無論、ヴェローナはフレイヤにとっても大事な家族なので、命令などなくても守りはする。
しかし、自身が尊敬している人物。
その大事な人を守ってくれというその頼みは、誰よりも能力を評価され、信頼されているという証に相違ない。
父の頭を下げる今の姿に、フレイヤは確かに自分が一人の武人として認められている事を受け取り、心が震えた。

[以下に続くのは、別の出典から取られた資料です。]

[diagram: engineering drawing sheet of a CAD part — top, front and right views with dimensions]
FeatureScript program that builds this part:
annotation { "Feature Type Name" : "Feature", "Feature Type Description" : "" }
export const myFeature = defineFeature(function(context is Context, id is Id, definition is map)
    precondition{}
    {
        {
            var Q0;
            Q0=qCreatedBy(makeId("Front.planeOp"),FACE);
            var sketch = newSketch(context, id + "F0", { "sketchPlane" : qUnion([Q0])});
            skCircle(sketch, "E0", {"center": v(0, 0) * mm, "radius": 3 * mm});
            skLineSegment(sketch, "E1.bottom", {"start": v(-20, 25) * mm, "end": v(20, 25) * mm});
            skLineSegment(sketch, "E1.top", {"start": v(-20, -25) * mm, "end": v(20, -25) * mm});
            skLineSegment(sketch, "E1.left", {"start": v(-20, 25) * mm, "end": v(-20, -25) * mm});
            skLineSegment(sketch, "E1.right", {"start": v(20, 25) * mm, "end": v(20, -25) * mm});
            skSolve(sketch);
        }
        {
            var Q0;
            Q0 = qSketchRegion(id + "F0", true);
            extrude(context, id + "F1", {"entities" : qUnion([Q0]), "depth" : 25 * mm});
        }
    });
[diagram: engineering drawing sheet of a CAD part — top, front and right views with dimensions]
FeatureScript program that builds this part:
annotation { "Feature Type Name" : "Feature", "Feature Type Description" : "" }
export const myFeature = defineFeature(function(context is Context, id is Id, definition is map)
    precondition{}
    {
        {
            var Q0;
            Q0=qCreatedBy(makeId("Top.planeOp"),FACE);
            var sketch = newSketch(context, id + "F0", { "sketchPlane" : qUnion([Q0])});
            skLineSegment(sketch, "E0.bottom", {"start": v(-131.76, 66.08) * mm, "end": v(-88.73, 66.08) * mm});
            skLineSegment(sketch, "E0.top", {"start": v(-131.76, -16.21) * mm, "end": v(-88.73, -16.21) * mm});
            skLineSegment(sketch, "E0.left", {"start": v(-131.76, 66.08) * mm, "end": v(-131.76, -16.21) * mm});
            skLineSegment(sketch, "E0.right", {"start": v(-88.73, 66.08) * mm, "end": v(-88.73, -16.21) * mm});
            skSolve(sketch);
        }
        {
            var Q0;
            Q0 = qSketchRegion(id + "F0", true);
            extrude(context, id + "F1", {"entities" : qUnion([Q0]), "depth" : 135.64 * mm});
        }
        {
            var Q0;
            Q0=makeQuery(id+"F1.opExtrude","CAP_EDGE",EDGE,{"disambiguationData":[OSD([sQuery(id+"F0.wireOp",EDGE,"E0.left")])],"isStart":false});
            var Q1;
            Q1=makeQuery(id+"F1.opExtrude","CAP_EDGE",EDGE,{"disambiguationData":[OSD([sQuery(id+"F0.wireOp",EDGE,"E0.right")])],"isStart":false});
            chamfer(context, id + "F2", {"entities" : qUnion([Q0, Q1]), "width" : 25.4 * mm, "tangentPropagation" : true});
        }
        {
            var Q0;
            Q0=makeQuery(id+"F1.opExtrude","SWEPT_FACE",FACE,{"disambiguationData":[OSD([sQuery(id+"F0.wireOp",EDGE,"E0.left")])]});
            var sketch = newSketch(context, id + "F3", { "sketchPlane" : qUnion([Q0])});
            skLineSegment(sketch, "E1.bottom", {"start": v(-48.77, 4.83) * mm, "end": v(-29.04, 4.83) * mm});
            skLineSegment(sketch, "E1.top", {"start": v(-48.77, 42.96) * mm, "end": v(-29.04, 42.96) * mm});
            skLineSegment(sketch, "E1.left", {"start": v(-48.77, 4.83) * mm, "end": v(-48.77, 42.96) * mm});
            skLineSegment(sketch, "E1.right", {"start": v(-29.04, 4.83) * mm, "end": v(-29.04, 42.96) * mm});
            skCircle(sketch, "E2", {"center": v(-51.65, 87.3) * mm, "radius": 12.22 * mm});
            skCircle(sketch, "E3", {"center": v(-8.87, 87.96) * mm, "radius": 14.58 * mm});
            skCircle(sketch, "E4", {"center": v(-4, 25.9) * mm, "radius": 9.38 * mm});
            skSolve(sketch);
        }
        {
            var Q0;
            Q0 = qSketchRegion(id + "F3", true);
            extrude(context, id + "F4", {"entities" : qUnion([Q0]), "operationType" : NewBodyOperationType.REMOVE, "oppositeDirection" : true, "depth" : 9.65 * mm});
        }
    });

「わかりました父上…! 母上は私が必ずお守り致します。」
「うむ、頼んだぞ。」
「それではフレイヤ、いつでも立てるように支度しましょう。」
「はい!」
「ふぅ…陽ノ本の言葉を使いこなせるようになりましたのに…ウエスト語、まだいけるかしら?」
「母上…そんなことよりも心配することが他にあるのでは?」
「わっはっはっはっは!!!」
豪快な槍匡の笑い声。
支度を済ませたヴェローナはその後、夕餉を作り、家族三人で食卓を囲んだ。
しばらく、3人揃って出来ない、家族団欒。
それを夕餉と共に深く嚙み締める。
そして、フレイヤは母と共に大陸に降り立ち、フリーリアという街でアイゼン、ライナと出会うのであった。
◇ちょい記載 設定のお話
ライファンの世界でも、その土地によって様々な言語が存在しています。
ウエスト語 ーーー 大陸の西側で主に使われる言語であり、地方によっては独特な言葉使いをすることもあるが大陸西側に位置する土地では大体これで通じる。